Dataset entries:

■ ■ ■

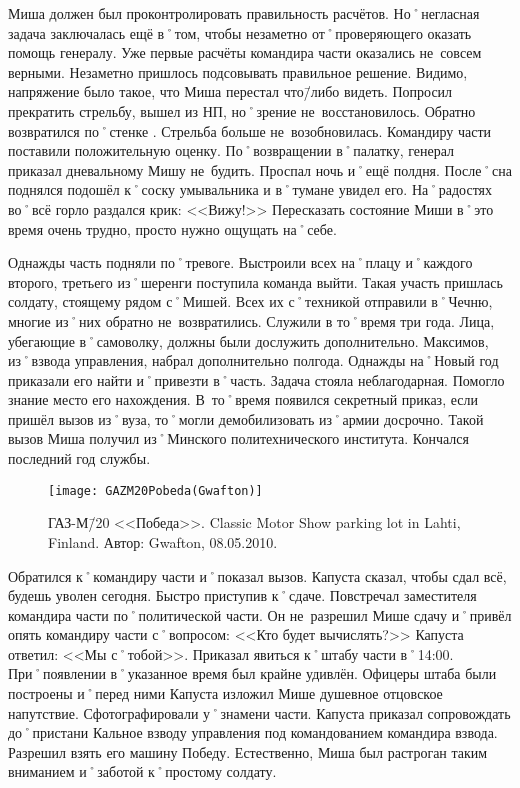 Миша должен был проконтролировать правильность расчётов. Но˚негласная задача заключалась ещё в˚том, чтобы незаметно от˚проверяющего оказать помощь генералу. Уже первые расчёты командира части оказались не~совсем верными. Незаметно пришлось подсовывать правильное решение. Видимо, напряжение было такое, что Миша перестал что\=/либо видеть. Попросил прекратить стрельбу, вышел из НП, но˚зрение не~восстановилось. Обратно возвратился по˚стенке . Стрельба больше не~возобновилась. Командиру части поставили положительную оценку. По˚возвращении в˚палатку, генерал приказал дневальному Мишу не~будить. Проспал ночь и˚ещё полдня. После˚сна поднялся подошёл к˚соску умывальника и в˚тумане увидел его. На˚радостях во˚всё горло раздался крик: <<Вижу!>> Пересказать состояние Миши в˚это время очень трудно, просто нужно ощущать на˚себе.

Однажды часть подняли по˚тревоге. Выстроили всех на˚плацу и˚каждого второго, третьего из˚шеренги поступила команда выйти. Такая участь пришлась солдату, стоящему рядом с˚Мишей. Всех их с˚техникой отправили в˚Чечню, многие из˚них обратно не~возвратились. Служили в то˚время три года. Лица, убегающие в˚самоволку, должны были дослужить дополнительно. Максимов, из˚взвода управления, набрал дополнительно полгода. Однажды на˚Новый год приказали его найти и˚привезти в˚часть. Задача стояла неблагодарная. Помогло знание место его нахождения. В~то˚время появился секретный приказ, если пришёл вызов из˚вуза, то˚могли демобилизовать из˚армии досрочно. Такой вызов Миша получил из˚Минского политехнического института. Кончался последний год службы.

\begin{wrapfigure}{O}{.4\textwidth}
\centering
\texttt{[image: GAZM20Pobeda(Gwafton)]}
\caption{ГАЗ-М\=/20 <<Победа>>. Classic Motor Show parking lot in Lahti, Finland. Автор: Gwafton, 08.05.2010.}
\label{fig:GAZM20Pobeda(Gwafton)}
\end{wrapfigure}

Обратился к˚командиру части и˚показал вызов. Капуста сказал, чтобы сдал всё, будешь уволен сегодня. Быстро приступив к˚сдаче. Повстречал заместителя командира части по˚политической части. Он не~разрешил Мише сдачу и˚привёл опять командиру части с˚вопросом: <<Кто будет вычислять?>> Капуста ответил: <<Мы с˚тобой>>. Приказал явиться к˚штабу части в˚14:00. При˚появлении в˚указанное время был крайне удивлён. Офицеры штаба были построены и˚перед ними Капуста изложил Мише душевное отцовское напутствие. Сфотографировали у˚знамени части. Капуста приказал сопровождать до˚пристани Кальное взводу управления под командованием командира взвода. Разрешил взять его машину Победу. Естественно, Миша был растроган таким вниманием и˚заботой к˚простому солдату. 

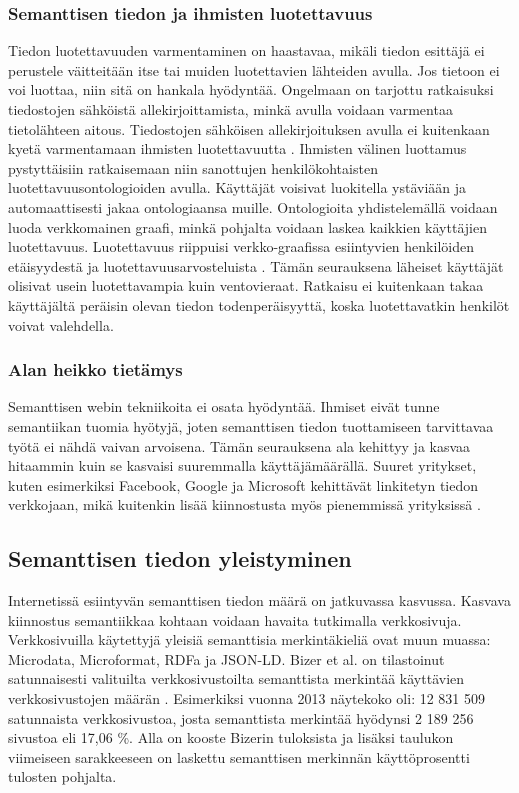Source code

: \documentclass[finnish, 12pt, a4paper, elec, utf8, pdfa, online]{aaltothesis}
\begin{document}
{\subsubsection{Semanttisen tiedon ja ihmisten luotettavuus}
Tiedon luotettavuuden varmentaminen on haastavaa, mikäli tiedon esittäjä ei perustele väitteitään itse tai muiden luotettavien lähteiden avulla. Jos tietoon ei voi luottaa, niin sitä on hankala hyödyntää. Ongelmaan on tarjottu ratkaisuksi tiedostojen sähköistä allekirjoittamista, minkä avulla voidaan varmentaa tietolähteen aitous. Tiedostojen sähköisen allekirjoituksen avulla ei kuitenkaan kyetä varmentamaan ihmisten luotettavuutta \cite{trust}. Ihmisten välinen luottamus pystyttäisiin ratkaisemaan niin sanottujen henkilökohtaisten luotettavuusontologioiden avulla. Käyttäjät voisivat luokitella ystäviään ja automaattisesti jakaa ontologiaansa muille. Ontologioita yhdistelemällä voidaan luoda verkkomainen graafi, minkä pohjalta voidaan laskea kaikkien käyttäjien luotettavuus.
Luotettavuus riippuisi verkko-graafissa esiintyvien henkilöiden etäisyydestä ja luotettavuusarvosteluista \cite{trust}. Tämän seurauksena läheiset käyttäjät olisivat usein luotettavampia kuin ventovieraat. Ratkaisu ei kuitenkaan takaa käyttäjältä peräisin olevan tiedon todenperäisyyttä, koska luotettavatkin henkilöt voivat valehdella.

\subsubsection{Alan heikko tietämys}
Semanttisen webin tekniikoita ei osata hyödyntää. Ihmiset eivät tunne semantiikan tuomia hyötyjä, joten semanttisen tiedon tuottamiseen tarvittavaa työtä ei nähdä vaivan arvoisena. Tämän seurauksena ala kehittyy ja kasvaa hitaammin kuin se kasvaisi suuremmalla käyttäjämäärällä. Suuret yritykset, kuten esimerkiksi Facebook, Google ja Microsoft kehittävät linkitetyn tiedon verkkojaan, mikä kuitenkin lisää kiinnostusta myös pienemmissä yrityksissä \cite{Facebook} \cite{knowledge_graph} \cite{cortana}.


\subsection{Semanttisen tiedon yleistyminen}
Internetissä esiintyvän semanttisen tiedon määrä on jatkuvassa kasvussa. Kasvava kiinnostus semantiikkaa kohtaan voidaan havaita tutkimalla verkkosivuja. Verkkosivuilla käytettyjä yleisiä semanttisia merkintäkieliä ovat muun muassa: Microdata, Microformat, RDFa ja JSON-LD. Bizer et al. on tilastoinut satunnaisesti valituilta verkkosivustoilta semanttista merkintää käyttävien verkkosivustojen määrän \cite{rdfa_usage}. Esimerkiksi vuonna 2013 näytekoko oli: 12 831 509 satunnaista verkkosivustoa, josta semanttista merkintää hyödynsi 2 189 256 sivustoa eli 17,06 \%. Alla on kooste Bizerin tuloksista ja lisäksi taulukon viimeiseen sarakkeeseen on laskettu semanttisen merkinnän käyttöprosentti tulosten pohjalta.

}
\end{document}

■ ■ ■

YOUR ASSIGNMENT: Say how many lines of the entries above include the string "subsubsection", giving the number and nothing else.

RESULT FOR THIS EXERCISE: 2